* SELECTED PASSAGE

He practised for some years as a celebrity lawyer, enjoying the comforts of the good life. He later threw over all the material trappings of success to become a Franciscan Tertiary, spending perhaps ten years in the rough habit of a Tertiary, probably wandering from town to town spreading the gospel message through songs and poetry.
He felt a particular closeness to the ageing Brother Leo still living at the Portiuncula near Assisi and to the zelanti, the party within the friars who emphasised absolute poverty. Eventually he sought entry to the convent at Todi. The friars there took some time to accept him: they were of the more relaxed party, and were perhaps reluctant to accept a strong personality at the extreme other end of the Franciscan movement. Why did Jacopone choose the Todi friary? Certainly the town of Todi was his home. But it may also have been a genuine reflection of his humility. He chose to submit himself to superiors with views quite different from his own, and he agreed to remain a lay brother and not seek the privileges of clerical office within the Order.
He seemed to want the quiet life. But to break a deadlock in the 1294 Conclave his friend, the hermit Pietro Angelerio, was unexpectedly elected Pope Celestine V. Celestine’s administration was a disaster. It appears that Jacopone, the trained lawyer, travelled to assist the Pope, probably at his court in Naples.
At the same time, tensions within the Franciscan Order grew even greater, and, perhaps thinking that Jacopone’s presence in the papal court would help, the friars appealed to Celestine to sort the Order out. Celestine’s solution was drastic. He invited all the zelanti to leave the Friars Minor altogether and to come directly under his protection. Because it would break their connection with St Francis of Assisi, neither the zelanti nor the moderati wanted this, so Jacopone returned to Todi, disillusioned, and probably saddened to watch his friend’s papacy spiral downwards in chaos until Celestine resigned later that year and returned to being a hermit.

* EXERCISE TASK
Resume the account of Jacopone's life from the point at which it stops.

(Dataset items)
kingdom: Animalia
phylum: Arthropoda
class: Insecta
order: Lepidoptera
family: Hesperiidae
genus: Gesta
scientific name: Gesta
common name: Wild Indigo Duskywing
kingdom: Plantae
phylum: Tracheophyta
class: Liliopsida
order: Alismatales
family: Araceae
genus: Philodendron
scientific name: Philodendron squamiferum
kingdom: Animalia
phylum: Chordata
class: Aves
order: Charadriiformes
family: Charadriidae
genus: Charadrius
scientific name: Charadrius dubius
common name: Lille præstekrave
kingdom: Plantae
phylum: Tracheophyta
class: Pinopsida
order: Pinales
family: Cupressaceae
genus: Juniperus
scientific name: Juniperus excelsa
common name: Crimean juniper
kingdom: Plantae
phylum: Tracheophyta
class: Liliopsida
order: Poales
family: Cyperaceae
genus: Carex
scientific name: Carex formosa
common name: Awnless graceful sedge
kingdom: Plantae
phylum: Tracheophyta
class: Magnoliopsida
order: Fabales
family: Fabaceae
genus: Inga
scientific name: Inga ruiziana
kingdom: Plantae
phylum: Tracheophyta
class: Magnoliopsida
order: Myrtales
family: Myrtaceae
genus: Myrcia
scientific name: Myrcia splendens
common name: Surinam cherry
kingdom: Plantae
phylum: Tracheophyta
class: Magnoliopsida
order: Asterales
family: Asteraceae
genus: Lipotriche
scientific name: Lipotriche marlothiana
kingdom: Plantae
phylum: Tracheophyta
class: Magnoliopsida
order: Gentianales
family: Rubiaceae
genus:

* TASK RESPONSE
Jacopone spent the rest of his life in relative seclusion in the convent at Todi. His poems and songs reveal how he grew spiritually leaving behind the wild joy of his years as a Tertiary, to learn how to order love and to integrate his being as a Christian, and finally to detach himself from everything except God’s grasp of him.
His reputation for saintliness continued to grow in his lifetime, particularly among Tertiaries. Guilds of Tertiaries gathered to sing Jacopone’s songs, often belting them out like rugby fans singing Abide With Me, but also writing their own sensitive spiritual songs in the vernacular.
Jacopone’s story reveals the interplay between the interior and exterior life: how as a Tertiary, he lived la santa pazia (the holy madness). His wandering life reflected the roller-coaster emotions of the jubilo, the interior stage of the soul’s progress, characterised by “immoderate transports, tears, raptures, despairs” (p. 132). This early stage was an inebriation, which, as Jacopone wandered the beautiful Umbrian countryside, he saw reflected in all Creation and in the Creator. (p. 79)
Jacopone strikingly believed that God does not fit with narrow-mindedness.
Dio non alberga en core stretto
tant’è grande quant’hai affetto,
povertate ha si’ gran petto
che chi alberga deitate.
God does not dwell in narrow hearts,
the larger the heart the greater the desire for God -
poverty has such a great heart
that Deity dwells there.
Eventually Jacopone realised that he needed to be more ordered in love. He passed from Richard Rolle’s stage of “fire and song”, through the stage of intellectual integration, ‘’mentis sublevatio, in which the illuminated mind beholds things above itself” (Richard of St. Victor, p. 231) to a stage of letting go completely to find “Love beyond all language, imageless Good.”(p. 225)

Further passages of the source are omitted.